1969年から1974年にかけての発掘調査で、約20基の陶器窯が発見され、紀元前1300年頃からの継続的な定住が示されています。これらの発見は、鉄器時代を通じてこの場所が人々によって住まれ、経済的に活発であったことを示しています。
この遺跡は、紫色の染料生産の主要な中心地として機能し、その痕跡である染料工房の遺構が今日でも見られます。ここで実践されていた職人技は、この沿岸集落の商業活動が活発であったことを示しています。
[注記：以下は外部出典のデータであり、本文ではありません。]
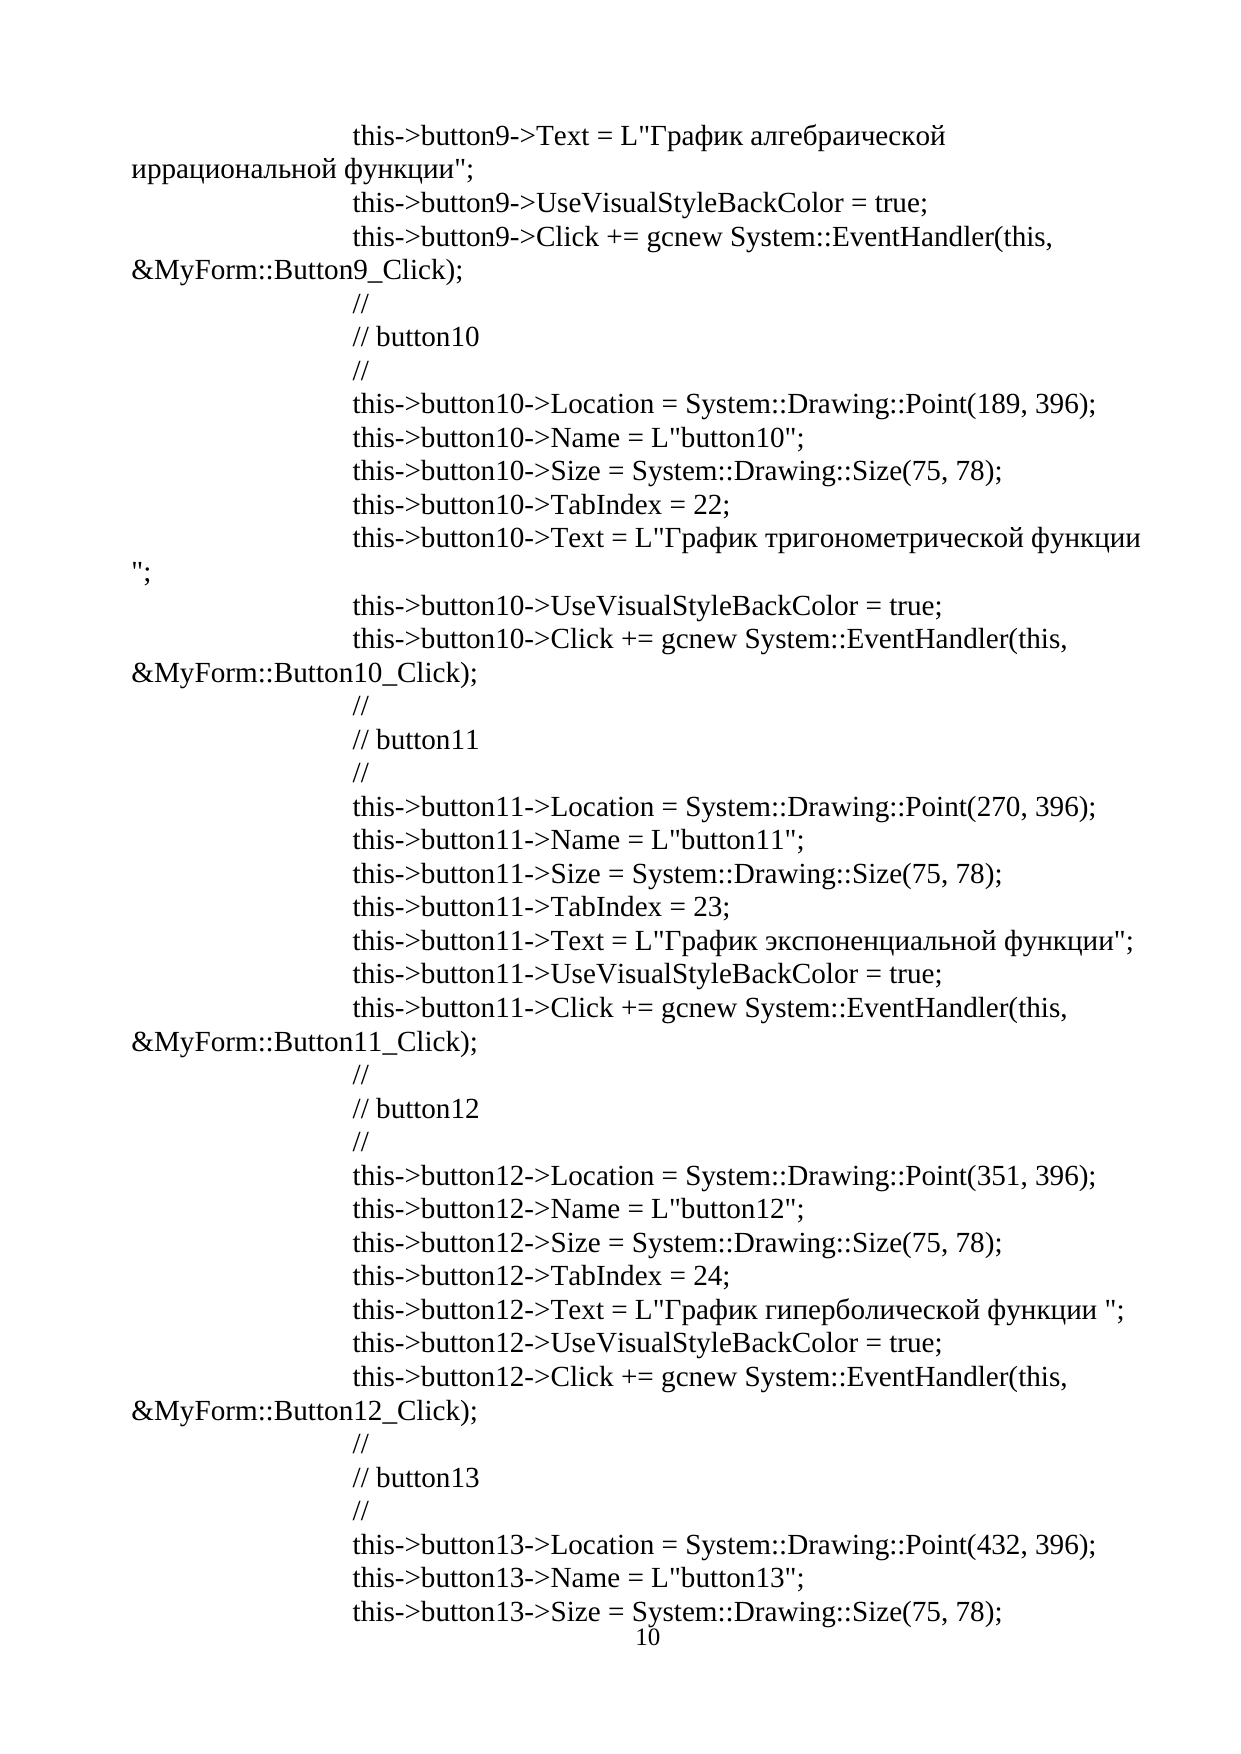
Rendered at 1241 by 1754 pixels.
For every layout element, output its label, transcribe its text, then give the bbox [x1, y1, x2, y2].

この遺跡はサラファンドの現代の村の近くにあり、海辺の広い敷地に広がっていて、徒歩で探索できます。頑丈な靴を履き、でこぼこした場所には注意して進むのが良いでしょう。
発掘調査により、女神タニトに捧げられた象牙の飾り板がある聖所が発見され、このフェニキアの女神が自国の地で描かれた最初の例となりました。この発見は、フェニキアの宗教的慣習とその地中海世界との広範なつながりについての理解を変えました。